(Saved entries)

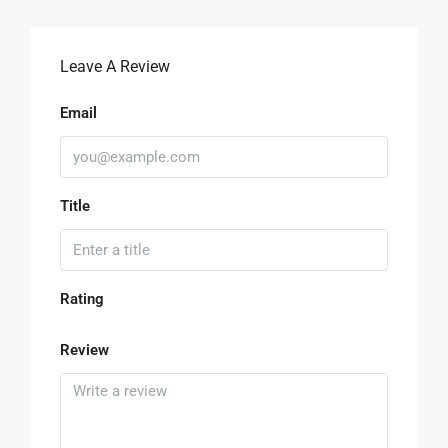
Leave A Review
Email
Title
Rating
Review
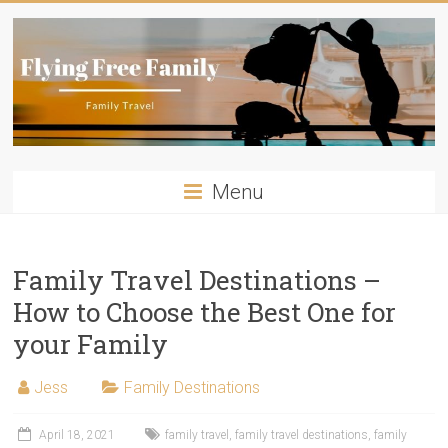
Skip
to
content
Flying
Menu
Free
Family
Family Travel Destinations –
Travelling
How to Choose the Best One for
with
kids?
your Family
Flying
Free
Jess
Family Destinations
Family
has
April 18, 2021
family travel
,
family travel destinations
,
family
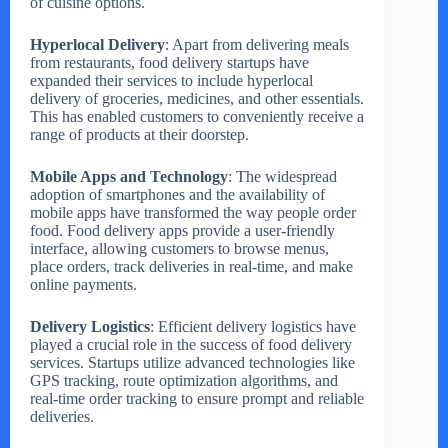
of cuisine options.
Hyperlocal Delivery
: Apart from delivering meals
from restaurants, food delivery startups have
expanded their services to include hyperlocal
delivery of groceries, medicines, and other essentials.
This has enabled customers to conveniently receive a
range of products at their doorstep.
Mobile Apps and Technology
: The widespread
adoption of smartphones and the availability of
mobile apps have transformed the way people order
food. Food delivery apps provide a user-friendly
interface, allowing customers to browse menus,
place orders, track deliveries in real-time, and make
online payments.
Delivery Logistics
: Efficient delivery logistics have
played a crucial role in the success of food delivery
services. Startups utilize advanced technologies like
GPS tracking, route optimization algorithms, and
real-time order tracking to ensure prompt and reliable
deliveries.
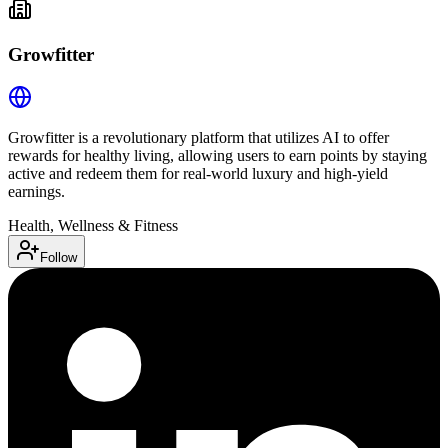
Growfitter
Growfitter is a revolutionary platform that utilizes AI to offer
rewards for healthy living, allowing users to earn points by staying
active and redeem them for real-world luxury and high-yield
earnings.
Health, Wellness & Fitness
Follow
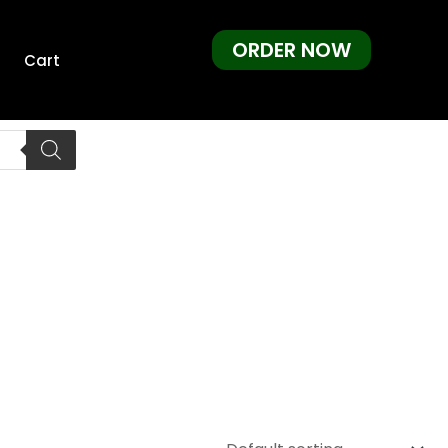
ORDER NOW
Cart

What you should do:
Exactly as given, transcribe every line of the data, but not its images.

Response to the exercise:
Leave A Review
Email
Title
Rating
Review
Skip
to
content
Flying
Menu
Free
Family
Family Travel Destinations –
Travelling
How to Choose the Best One for
with
kids?
your Family
Flying
Free
Jess
Family Destinations
Family
has
April 18, 2021
family travel
,
family travel destinations
,
family
of cuisine options.
Hyperlocal Delivery
: Apart from delivering meals
from restaurants, food delivery startups have
expanded their services to include hyperlocal
delivery of groceries, medicines, and other essentials.
This has enabled customers to conveniently receive a
range of products at their doorstep.
Mobile Apps and Technology
: The widespread
adoption of smartphones and the availability of
mobile apps have transformed the way people order
food. Food delivery apps provide a user-friendly
interface, allowing customers to browse menus,
place orders, track deliveries in real-time, and make
online payments.
Delivery Logistics
: Efficient delivery logistics have
played a crucial role in the success of food delivery
services. Startups utilize advanced technologies like
GPS tracking, route optimization algorithms, and
real-time order tracking to ensure prompt and reliable
deliveries.
Growfitter
Growfitter is a revolutionary platform that utilizes AI to offer
rewards for healthy living, allowing users to earn points by staying
active and redeem them for real-world luxury and high-yield
earnings.
Health, Wellness & Fitness
Follow
ORDER NOW
Cart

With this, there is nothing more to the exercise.